Two African-American Women Are Headed for Runoff in Chicago’s Mayor Race – The New York Times
Lonnell Saffold, the recording secretary for a local unit of the Service Employees International Union, said having two black women in the runoff shattered “a glass ceiling that Chicago probably would have never fathomed.” Mr. Saffold said he voted for Ms. Preckwinkle, but that Ms. Lightfoot had been his second choice.
The city’s votes were sprinkled widely across the massive field of 14 candidates who had hoped to replace Mr. Emanuel, who didn’t run for a third term. With 92 percent of the votes counted, Ms. Lightfoot had the highest vote tally, with about 17 percent. Ms. Preckwinkle had 16 percent, and Mr. Daley, who was well funded and who many here had expected to easily make the runoff, came in just below 15 percent.
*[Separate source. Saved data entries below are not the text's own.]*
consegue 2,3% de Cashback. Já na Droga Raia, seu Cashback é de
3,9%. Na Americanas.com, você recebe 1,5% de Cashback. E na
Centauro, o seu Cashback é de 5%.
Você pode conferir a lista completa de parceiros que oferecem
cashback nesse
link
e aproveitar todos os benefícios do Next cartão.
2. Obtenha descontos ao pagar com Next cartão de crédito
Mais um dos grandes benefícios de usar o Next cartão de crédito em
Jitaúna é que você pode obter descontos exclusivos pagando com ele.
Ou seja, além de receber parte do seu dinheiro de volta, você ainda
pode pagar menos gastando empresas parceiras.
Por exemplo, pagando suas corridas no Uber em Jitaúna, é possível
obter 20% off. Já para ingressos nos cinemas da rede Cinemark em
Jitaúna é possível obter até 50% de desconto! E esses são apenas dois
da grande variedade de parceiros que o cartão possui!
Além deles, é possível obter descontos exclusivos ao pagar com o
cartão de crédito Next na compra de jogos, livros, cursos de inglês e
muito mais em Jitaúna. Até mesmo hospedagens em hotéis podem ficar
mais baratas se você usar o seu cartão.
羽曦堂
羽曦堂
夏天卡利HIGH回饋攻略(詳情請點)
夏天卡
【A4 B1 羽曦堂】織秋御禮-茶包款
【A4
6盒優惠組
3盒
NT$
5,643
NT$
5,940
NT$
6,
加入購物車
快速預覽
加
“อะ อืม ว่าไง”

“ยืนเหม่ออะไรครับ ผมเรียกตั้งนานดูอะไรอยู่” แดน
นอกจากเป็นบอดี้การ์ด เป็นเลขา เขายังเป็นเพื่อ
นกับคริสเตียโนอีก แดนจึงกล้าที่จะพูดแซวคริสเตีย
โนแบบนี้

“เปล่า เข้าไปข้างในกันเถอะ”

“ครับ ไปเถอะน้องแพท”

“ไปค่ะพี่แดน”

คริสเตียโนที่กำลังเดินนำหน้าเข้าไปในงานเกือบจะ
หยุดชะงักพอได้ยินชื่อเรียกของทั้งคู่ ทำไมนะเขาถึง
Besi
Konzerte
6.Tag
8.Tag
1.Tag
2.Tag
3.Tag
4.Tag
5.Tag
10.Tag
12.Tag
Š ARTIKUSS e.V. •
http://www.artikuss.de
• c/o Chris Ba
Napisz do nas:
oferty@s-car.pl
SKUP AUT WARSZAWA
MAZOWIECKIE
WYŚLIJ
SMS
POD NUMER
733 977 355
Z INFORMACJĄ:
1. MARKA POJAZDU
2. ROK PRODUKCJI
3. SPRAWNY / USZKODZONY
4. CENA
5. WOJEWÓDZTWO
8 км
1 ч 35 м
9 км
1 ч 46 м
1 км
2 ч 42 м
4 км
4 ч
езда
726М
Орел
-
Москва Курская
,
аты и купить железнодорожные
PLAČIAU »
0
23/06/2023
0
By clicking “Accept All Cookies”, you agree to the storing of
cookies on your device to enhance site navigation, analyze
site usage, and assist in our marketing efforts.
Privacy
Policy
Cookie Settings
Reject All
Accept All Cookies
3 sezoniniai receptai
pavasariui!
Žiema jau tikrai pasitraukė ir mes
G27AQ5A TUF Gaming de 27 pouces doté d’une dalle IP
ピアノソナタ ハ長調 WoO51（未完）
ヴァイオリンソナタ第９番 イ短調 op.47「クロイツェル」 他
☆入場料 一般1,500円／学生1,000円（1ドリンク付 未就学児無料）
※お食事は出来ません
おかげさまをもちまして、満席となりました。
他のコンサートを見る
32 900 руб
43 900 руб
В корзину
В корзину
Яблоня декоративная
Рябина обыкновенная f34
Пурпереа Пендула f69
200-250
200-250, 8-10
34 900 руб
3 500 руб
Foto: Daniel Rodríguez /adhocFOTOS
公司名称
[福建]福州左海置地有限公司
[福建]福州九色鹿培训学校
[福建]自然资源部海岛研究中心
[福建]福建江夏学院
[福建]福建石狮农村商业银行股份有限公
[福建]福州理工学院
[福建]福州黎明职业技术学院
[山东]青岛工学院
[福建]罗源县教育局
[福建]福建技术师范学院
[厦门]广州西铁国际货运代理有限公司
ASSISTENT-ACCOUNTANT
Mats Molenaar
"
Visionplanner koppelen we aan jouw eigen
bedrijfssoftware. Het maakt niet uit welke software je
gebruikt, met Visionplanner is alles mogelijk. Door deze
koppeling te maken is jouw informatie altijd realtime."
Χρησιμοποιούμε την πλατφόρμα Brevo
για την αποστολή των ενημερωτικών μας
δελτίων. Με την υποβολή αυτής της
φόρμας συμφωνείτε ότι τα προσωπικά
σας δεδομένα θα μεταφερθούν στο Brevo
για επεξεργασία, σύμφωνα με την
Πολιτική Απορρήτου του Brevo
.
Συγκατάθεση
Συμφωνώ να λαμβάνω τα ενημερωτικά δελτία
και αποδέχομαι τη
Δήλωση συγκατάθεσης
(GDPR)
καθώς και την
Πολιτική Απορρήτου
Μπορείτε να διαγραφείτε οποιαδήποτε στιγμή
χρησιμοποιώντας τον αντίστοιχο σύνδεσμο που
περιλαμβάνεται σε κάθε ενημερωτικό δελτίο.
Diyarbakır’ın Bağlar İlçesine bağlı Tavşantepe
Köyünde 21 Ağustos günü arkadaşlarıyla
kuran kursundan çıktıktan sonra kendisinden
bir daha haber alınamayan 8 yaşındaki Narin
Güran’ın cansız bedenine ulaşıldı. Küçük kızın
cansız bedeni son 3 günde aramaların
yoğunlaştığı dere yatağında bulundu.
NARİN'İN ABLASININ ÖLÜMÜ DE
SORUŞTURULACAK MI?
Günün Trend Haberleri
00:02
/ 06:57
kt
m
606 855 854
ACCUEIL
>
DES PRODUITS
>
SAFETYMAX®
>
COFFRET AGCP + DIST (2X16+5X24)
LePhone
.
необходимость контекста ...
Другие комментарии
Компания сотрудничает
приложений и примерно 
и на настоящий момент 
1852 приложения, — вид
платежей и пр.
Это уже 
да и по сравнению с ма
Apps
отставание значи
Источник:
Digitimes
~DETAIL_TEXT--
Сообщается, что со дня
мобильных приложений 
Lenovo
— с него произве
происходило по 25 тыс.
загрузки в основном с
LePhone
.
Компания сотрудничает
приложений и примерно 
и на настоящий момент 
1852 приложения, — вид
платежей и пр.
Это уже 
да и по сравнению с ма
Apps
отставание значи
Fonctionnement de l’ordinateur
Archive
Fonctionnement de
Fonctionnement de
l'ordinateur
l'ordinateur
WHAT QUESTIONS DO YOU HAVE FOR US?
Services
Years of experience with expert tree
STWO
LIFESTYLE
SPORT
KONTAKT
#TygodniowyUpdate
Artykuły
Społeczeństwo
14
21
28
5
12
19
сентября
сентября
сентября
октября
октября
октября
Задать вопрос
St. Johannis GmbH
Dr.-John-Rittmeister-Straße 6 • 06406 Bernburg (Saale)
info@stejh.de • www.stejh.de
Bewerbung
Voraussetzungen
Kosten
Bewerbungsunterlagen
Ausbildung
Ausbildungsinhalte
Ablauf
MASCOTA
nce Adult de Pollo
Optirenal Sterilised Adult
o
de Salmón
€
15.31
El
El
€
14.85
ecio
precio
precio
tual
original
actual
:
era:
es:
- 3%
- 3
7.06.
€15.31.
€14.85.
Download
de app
[ This was a look at the top candidates in Tuesday’s election, an unusually wide field.]
For months, Chicago’s campaign has looked like a reunion of its best-known political figures — a former police superintendent, a former public schools chief, a former city clerk.
Among the names most familiar to voters were Ms. Preckwinkle and Mr. Daley, a brother of this city’s longest-serving mayor (Richard M.) and a son of the second-longest-serving mayor (Richard J.). Richard M. Daley, who ran Chicago for 22 years before Mr. Emanuel arrived in 2011, was sometimes known as “Mayor for Life,” and some Chicagoans thought the Daley name alone would at least advance the latest Daley into a runoff.